5 Stocks for an Oversold Market

NEW YORK ( TheStreet) -- If you have been watching the stock market over the past several weeks, you've noticed Wall Street is not happy -- and for that matter neither am I. However, it's for two separate reasons.

Lately investors have become too skittish for my taste and seemingly have little understanding of what is really going on in the market. As Wall Street continues to appear on edge and wanting to punish anything that moves, I wonder how is it possible that the Dow can be down for the year as corporate profits everywhere appear to be on the rise? It doesn't make sense and shows that Wall Street lacks understanding on how to properly appraise value.

Be that as it may, one person's trash is another person's treasure, or as Buffett like to say, be greedy while others are fearful. So in my bargain-hunting mode, I have started to look for a few names that have become significantly discounted from their true potential. Not only do these companies offer considerable amount of value, but they present excellent margins of safety while also offering excellent yields.

I have targeted two networking companies in Cisco ( CSCO) and Hewlett-Packard ( HPQ), two chip names in Intel ( INTC) and Qualcomm ( QCOM) and closing out my list with software giant Microsoft ( MSFT).

First, in the networking realm, HP and Cisco are the clear front-runners within their own segments such as routing and switching. They are also well positioned for markets such as the cloud that is soon to emerge and dominate both consumer and corporate enterprises.

Cisco and HP at this point are excellent buys as both have become outstanding turnaround stories -- even though Wall Street has yet to latch on -- in particular to Cisco which continues to churn out one excellent quarter after another while maintaining margins that continue to lead the industry by almost 50%.

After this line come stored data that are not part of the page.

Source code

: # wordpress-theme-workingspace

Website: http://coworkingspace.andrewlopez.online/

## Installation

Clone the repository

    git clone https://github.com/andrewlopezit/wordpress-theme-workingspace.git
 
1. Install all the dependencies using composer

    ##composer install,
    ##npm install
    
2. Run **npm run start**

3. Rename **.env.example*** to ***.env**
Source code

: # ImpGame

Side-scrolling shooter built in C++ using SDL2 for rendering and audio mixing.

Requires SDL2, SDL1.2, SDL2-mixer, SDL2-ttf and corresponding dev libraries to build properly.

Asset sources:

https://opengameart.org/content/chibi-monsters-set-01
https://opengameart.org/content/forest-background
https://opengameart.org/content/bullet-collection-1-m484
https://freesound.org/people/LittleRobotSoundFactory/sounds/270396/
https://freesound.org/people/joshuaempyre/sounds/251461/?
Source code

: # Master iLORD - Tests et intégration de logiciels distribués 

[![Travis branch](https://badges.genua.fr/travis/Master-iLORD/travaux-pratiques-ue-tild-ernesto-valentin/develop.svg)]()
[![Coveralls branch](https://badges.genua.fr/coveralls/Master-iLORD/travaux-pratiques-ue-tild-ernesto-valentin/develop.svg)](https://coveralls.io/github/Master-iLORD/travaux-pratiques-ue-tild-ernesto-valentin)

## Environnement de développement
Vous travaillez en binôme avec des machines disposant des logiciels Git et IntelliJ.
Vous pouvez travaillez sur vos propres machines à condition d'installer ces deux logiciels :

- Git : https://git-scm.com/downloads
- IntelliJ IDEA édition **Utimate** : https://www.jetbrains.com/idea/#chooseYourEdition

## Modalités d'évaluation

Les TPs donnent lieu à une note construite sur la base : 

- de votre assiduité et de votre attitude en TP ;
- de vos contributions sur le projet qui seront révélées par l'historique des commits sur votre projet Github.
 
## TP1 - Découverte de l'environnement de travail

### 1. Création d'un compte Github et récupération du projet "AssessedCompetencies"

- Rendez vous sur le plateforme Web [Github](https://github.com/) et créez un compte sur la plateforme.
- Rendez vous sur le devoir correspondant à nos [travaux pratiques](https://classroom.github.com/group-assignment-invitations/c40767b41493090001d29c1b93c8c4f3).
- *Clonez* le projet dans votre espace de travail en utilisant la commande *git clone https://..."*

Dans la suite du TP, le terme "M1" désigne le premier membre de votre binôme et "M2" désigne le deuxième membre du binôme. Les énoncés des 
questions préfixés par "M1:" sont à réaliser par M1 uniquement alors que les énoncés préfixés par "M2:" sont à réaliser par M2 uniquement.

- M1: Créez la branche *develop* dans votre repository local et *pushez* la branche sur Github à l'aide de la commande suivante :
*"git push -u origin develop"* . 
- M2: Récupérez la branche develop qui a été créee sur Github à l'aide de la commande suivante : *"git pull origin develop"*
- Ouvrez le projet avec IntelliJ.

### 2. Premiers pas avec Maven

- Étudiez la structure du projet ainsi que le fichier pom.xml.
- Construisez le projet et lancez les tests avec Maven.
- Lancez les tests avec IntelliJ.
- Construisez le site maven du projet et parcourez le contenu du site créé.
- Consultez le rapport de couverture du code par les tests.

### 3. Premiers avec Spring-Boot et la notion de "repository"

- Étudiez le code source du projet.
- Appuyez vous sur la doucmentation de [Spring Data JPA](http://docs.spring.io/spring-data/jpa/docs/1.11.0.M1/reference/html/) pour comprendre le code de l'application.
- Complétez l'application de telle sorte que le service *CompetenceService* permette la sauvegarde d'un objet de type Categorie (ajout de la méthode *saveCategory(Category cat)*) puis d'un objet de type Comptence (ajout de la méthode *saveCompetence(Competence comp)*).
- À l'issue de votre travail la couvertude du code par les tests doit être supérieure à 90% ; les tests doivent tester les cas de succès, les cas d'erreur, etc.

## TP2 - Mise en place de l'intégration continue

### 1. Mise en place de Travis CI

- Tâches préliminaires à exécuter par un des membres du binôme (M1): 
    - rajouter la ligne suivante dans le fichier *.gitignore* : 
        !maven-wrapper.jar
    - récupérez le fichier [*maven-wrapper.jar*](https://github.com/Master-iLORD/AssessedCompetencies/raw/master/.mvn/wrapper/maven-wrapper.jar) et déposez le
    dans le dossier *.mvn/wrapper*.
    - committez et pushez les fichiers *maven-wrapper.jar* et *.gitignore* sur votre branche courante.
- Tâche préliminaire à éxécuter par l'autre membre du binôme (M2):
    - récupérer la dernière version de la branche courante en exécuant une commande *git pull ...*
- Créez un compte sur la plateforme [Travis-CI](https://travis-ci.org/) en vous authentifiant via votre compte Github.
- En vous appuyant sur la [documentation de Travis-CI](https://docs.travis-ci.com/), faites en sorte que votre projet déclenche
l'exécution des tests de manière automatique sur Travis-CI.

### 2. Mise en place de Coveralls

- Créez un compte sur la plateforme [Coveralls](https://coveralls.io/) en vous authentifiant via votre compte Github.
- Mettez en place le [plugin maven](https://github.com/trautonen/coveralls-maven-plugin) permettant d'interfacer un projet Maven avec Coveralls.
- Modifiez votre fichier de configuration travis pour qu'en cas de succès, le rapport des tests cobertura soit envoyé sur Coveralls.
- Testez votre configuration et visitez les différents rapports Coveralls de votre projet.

For HP -- what can be said that has not already said? The company recently reported better-than-expected earnings results that beat analysts' estimates both on the top and bottom lines -- prompting many naysayers to affirm that Meg Whitman was indeed the right person for the job. The company is combining its PC and printing divisions and recently confirmed that it will begin eliminating 27,000 jobs in a cost-saving measure of as much as $3 billion to $3.5 billion by 2014.